3Sum Smaller
題意:
Given an array of n integers nums and a target, find the number of index triplets i, j, k with 0 <= i < j < k < n that satisfy the condition nums[i] + nums[j] + nums[k] < target.
For example, given nums = [-2, 0, 1, 3], and target = 2.

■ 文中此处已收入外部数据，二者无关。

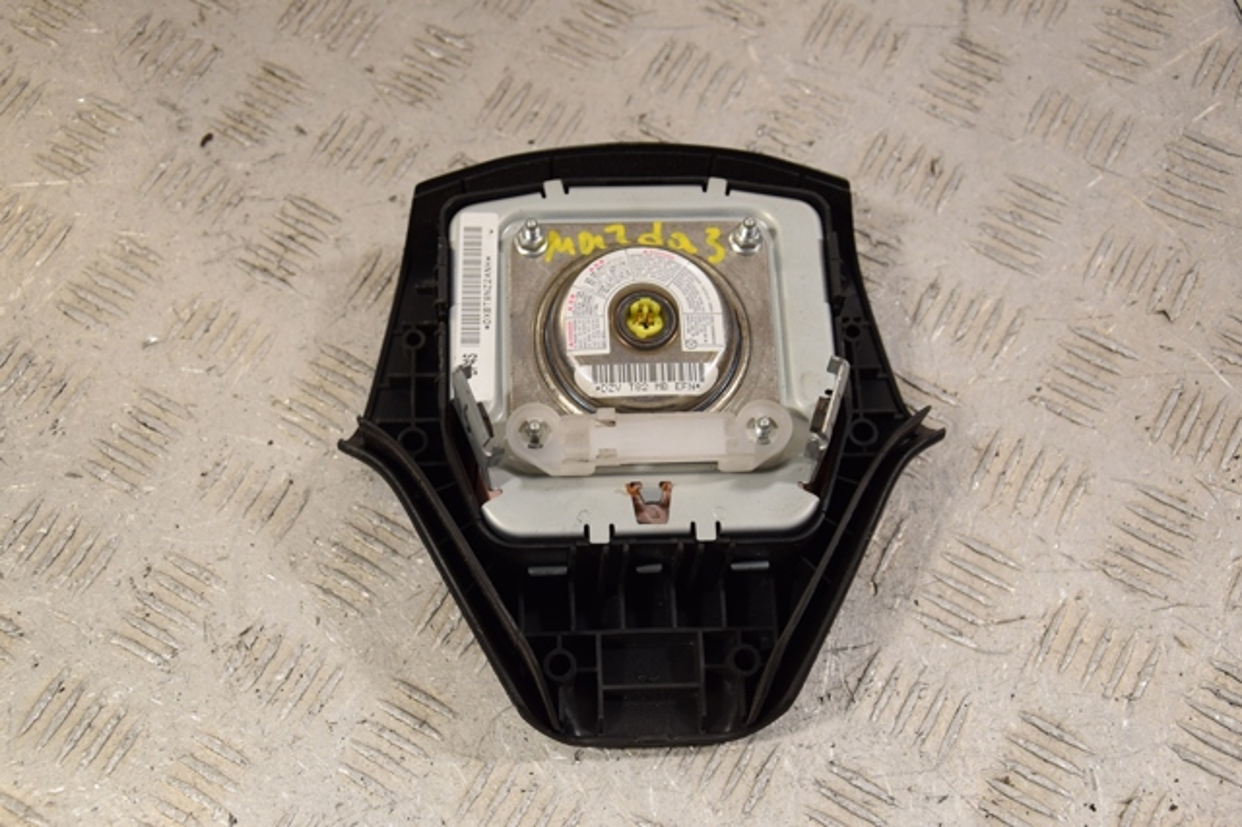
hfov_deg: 41.1
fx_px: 1655
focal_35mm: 48
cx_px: 621
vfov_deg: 28.0
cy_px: 414
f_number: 5.6
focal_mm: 32
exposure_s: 1/125
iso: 400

Return 2. Because there are two triplets which sums are less than 2:
[-2, 0, 1]
[-2, 0, 3]
Follow up: Could you solve it in O(n2) runtime?
解題思路:
此題題意沒說清楚,重複的解答也要算在進去。
暴力法就花O(N^3)全部比對一遍
O(N^2)法就是先把陣列排序後,用3sum的方法來算,特別的地方如下
如果sum >= target 則 j--
如果sum < target 那麼 j - i 都是解
程式碼如下:
public class Solution {
public int threeSumSmaller(int[] nums, int target) {
if (nums == null || nums.length < 3) {
return 0;
}
Arrays.sort(nums);
int count = 0;
for (int i = 0; i < nums.length - 2; i++) {
int left = i + 1;
int right = nums.length - 1;
while (left < right) {
int sum = nums[i] + nums[left] + nums[right];
// 重點在此,一旦sum小於target,則nums[right]搭配nums[left~(right-1)]這些都是解
if (sum < target) {
count += right - left;
left++;
} else if (sum >= target) {
right--;
}
}
}
return count;
}
}